* Requirement: Copy the records below word for word, from the line containing "order: Orthoptera" through the line containing "genus: Chelidonium", including both of those lines.

* Source material:
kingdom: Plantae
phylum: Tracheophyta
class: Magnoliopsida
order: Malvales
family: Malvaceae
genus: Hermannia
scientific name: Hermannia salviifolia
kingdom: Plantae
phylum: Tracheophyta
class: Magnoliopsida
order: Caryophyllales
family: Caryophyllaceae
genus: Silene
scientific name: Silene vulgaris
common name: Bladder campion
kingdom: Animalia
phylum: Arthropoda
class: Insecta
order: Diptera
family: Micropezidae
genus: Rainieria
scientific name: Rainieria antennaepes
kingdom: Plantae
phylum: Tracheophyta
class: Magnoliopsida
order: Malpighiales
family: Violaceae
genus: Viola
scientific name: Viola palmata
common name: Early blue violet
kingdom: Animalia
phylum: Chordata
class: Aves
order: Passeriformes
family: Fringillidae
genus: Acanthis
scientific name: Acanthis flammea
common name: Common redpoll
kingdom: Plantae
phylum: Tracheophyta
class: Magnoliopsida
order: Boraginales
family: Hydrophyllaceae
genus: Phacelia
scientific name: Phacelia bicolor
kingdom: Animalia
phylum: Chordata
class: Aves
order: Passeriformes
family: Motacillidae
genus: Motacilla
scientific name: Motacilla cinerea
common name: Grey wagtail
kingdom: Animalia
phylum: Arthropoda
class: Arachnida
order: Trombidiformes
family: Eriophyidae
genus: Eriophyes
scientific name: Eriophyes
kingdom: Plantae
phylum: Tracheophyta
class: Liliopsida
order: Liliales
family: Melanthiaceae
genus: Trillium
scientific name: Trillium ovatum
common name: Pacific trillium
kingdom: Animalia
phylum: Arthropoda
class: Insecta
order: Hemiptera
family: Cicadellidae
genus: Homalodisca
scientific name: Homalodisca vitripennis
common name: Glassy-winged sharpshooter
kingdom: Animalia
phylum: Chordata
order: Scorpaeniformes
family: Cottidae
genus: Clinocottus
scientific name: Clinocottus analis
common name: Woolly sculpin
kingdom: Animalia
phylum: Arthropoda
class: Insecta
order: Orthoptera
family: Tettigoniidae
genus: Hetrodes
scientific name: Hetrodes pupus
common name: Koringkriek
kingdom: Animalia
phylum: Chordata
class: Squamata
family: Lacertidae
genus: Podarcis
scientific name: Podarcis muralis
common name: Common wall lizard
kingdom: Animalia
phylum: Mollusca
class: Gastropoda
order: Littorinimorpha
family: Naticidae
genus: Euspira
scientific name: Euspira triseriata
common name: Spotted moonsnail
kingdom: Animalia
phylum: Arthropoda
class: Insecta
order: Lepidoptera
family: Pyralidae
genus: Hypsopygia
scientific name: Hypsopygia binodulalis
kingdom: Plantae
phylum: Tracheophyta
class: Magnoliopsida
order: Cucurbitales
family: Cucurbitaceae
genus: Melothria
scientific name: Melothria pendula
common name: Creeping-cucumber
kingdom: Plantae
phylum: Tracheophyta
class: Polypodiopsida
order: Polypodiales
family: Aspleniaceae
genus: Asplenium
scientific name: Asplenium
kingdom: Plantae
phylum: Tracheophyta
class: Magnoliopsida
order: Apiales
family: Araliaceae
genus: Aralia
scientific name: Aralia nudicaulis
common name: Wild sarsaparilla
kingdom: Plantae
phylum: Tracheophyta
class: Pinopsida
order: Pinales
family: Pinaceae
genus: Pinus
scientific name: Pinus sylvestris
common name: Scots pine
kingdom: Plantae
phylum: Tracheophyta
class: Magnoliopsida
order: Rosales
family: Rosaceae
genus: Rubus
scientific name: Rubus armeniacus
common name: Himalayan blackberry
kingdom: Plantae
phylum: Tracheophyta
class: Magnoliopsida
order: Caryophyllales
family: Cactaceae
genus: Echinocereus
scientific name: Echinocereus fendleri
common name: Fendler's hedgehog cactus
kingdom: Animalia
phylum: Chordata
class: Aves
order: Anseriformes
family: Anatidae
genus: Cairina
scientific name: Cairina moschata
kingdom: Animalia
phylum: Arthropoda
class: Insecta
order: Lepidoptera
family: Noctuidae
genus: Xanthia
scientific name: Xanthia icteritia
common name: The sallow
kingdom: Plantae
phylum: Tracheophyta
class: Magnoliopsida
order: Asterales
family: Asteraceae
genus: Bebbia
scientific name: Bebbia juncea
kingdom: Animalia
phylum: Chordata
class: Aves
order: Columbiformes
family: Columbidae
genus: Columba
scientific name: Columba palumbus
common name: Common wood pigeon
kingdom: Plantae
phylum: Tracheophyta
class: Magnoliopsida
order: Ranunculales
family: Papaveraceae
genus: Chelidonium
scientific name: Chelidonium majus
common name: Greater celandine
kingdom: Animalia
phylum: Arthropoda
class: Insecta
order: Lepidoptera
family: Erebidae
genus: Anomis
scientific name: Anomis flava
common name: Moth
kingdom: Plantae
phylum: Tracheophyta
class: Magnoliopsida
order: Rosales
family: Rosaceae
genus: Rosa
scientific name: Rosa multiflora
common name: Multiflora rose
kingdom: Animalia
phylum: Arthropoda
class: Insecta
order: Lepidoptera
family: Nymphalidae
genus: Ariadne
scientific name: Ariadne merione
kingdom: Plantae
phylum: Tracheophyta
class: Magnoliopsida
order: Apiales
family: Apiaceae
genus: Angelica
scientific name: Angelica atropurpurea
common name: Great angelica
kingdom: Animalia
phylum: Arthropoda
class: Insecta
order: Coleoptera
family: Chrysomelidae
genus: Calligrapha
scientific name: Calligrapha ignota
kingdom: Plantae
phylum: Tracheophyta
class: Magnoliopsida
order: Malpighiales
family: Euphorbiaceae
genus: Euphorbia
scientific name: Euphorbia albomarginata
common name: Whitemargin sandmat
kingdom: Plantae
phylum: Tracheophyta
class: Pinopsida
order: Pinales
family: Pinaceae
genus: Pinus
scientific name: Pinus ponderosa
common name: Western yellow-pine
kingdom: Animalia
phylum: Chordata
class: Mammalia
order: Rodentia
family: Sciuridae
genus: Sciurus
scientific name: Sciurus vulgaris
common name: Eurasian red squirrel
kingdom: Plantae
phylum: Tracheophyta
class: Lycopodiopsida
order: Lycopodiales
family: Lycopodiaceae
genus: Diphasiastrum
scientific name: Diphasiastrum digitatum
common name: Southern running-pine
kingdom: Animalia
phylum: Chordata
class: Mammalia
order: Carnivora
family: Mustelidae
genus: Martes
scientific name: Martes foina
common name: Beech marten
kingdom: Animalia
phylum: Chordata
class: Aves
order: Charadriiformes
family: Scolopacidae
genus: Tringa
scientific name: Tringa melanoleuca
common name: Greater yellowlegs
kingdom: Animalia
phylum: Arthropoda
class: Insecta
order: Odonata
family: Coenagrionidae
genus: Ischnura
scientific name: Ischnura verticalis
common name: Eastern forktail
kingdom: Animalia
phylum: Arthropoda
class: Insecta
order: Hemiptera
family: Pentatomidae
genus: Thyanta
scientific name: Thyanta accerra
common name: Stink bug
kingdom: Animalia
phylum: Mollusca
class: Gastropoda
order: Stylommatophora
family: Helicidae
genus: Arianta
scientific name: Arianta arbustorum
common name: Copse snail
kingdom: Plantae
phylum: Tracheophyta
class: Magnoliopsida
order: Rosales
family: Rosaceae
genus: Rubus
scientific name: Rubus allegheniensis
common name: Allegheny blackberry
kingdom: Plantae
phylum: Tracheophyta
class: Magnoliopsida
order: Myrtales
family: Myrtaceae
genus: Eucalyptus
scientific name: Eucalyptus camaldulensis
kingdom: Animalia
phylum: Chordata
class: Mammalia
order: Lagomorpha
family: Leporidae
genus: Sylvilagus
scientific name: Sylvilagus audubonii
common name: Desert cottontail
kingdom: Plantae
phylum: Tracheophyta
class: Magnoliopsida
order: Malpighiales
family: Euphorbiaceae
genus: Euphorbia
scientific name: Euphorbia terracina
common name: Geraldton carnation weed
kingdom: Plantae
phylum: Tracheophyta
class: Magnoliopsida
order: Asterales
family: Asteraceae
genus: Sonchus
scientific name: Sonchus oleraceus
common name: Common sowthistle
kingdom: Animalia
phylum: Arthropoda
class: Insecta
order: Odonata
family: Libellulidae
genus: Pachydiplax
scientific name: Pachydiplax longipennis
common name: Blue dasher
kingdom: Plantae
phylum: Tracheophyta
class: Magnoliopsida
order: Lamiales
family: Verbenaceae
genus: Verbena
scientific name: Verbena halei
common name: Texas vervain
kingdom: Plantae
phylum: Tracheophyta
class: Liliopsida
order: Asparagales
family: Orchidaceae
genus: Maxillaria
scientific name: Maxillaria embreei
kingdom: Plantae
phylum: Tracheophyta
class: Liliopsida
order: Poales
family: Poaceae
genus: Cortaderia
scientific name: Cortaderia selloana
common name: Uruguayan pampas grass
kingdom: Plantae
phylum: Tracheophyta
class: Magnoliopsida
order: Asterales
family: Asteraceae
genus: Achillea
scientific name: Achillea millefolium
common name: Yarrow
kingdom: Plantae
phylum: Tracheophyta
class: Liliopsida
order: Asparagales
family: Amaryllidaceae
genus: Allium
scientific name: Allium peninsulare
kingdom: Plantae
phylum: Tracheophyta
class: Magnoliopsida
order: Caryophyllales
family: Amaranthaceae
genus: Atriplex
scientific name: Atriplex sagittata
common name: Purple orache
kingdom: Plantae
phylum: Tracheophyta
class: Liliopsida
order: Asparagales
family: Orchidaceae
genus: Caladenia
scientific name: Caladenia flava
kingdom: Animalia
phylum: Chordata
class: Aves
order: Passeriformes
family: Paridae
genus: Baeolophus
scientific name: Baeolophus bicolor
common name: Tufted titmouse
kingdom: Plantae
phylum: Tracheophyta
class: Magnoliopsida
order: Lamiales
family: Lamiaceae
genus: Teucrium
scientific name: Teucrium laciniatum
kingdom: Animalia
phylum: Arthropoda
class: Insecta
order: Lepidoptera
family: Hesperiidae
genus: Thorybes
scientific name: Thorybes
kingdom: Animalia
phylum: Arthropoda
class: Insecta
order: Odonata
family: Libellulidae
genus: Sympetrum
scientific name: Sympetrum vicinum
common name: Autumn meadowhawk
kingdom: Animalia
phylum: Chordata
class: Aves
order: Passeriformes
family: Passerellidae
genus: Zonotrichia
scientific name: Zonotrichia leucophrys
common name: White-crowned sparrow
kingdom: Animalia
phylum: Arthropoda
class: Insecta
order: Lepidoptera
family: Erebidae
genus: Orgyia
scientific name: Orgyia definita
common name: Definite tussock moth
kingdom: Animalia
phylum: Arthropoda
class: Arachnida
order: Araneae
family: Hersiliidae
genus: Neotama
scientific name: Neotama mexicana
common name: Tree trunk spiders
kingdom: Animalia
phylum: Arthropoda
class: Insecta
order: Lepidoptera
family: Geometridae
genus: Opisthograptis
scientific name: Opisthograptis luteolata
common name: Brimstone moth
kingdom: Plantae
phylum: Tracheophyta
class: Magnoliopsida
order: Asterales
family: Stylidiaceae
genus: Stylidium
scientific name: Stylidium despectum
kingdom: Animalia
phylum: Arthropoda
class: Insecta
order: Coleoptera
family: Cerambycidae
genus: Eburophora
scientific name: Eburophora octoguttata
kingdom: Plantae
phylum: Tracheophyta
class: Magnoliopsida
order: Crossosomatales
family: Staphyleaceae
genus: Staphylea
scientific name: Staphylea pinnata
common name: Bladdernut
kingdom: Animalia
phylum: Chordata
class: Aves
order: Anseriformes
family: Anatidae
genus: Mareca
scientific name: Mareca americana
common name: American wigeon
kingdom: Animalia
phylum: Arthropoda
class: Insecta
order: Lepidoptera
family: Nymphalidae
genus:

* Exercise response:
order: Orthoptera
family: Tettigoniidae
genus: Hetrodes
scientific name: Hetrodes pupus
common name: Koringkriek
kingdom: Animalia
phylum: Chordata
class: Squamata
family: Lacertidae
genus: Podarcis
scientific name: Podarcis muralis
common name: Common wall lizard
kingdom: Animalia
phylum: Mollusca
class: Gastropoda
order: Littorinimorpha
family: Naticidae
genus: Euspira
scientific name: Euspira triseriata
common name: Spotted moonsnail
kingdom: Animalia
phylum: Arthropoda
class: Insecta
order: Lepidoptera
family: Pyralidae
genus: Hypsopygia
scientific name: Hypsopygia binodulalis
kingdom: Plantae
phylum: Tracheophyta
class: Magnoliopsida
order: Cucurbitales
family: Cucurbitaceae
genus: Melothria
scientific name: Melothria pendula
common name: Creeping-cucumber
kingdom: Plantae
phylum: Tracheophyta
class: Polypodiopsida
order: Polypodiales
family: Aspleniaceae
genus: Asplenium
scientific name: Asplenium
kingdom: Plantae
phylum: Tracheophyta
class: Magnoliopsida
order: Apiales
family: Araliaceae
genus: Aralia
scientific name: Aralia nudicaulis
common name: Wild sarsaparilla
kingdom: Plantae
phylum: Tracheophyta
class: Pinopsida
order: Pinales
family: Pinaceae
genus: Pinus
scientific name: Pinus sylvestris
common name: Scots pine
kingdom: Plantae
phylum: Tracheophyta
class: Magnoliopsida
order: Rosales
family: Rosaceae
genus: Rubus
scientific name: Rubus armeniacus
common name: Himalayan blackberry
kingdom: Plantae
phylum: Tracheophyta
class: Magnoliopsida
order: Caryophyllales
family: Cactaceae
genus: Echinocereus
scientific name: Echinocereus fendleri
common name: Fendler's hedgehog cactus
kingdom: Animalia
phylum: Chordata
class: Aves
order: Anseriformes
family: Anatidae
genus: Cairina
scientific name: Cairina moschata
kingdom: Animalia
phylum: Arthropoda
class: Insecta
order: Lepidoptera
family: Noctuidae
genus: Xanthia
scientific name: Xanthia icteritia
common name: The sallow
kingdom: Plantae
phylum: Tracheophyta
class: Magnoliopsida
order: Asterales
family: Asteraceae
genus: Bebbia
scientific name: Bebbia juncea
kingdom: Animalia
phylum: Chordata
class: Aves
order: Columbiformes
family: Columbidae
genus: Columba
scientific name: Columba palumbus
common name: Common wood pigeon
kingdom: Plantae
phylum: Tracheophyta
class: Magnoliopsida
order: Ranunculales
family: Papaveraceae
genus: Chelidonium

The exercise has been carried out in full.